Task data:
· · ·

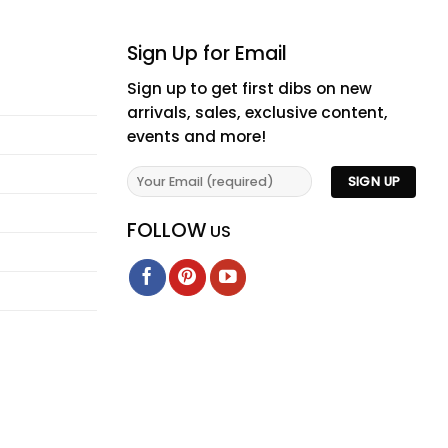
Sign Up for Email
Sign up to get first dibs on new
arrivals, sales, exclusive content,
events and more!
FOLLOW
US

· · ·

Would you transcribe all of the data exactly, apart from its pictures?

Your solution:
Sign Up for Email
Sign up to get first dibs on new
arrivals, sales, exclusive content,
events and more!
FOLLOW
US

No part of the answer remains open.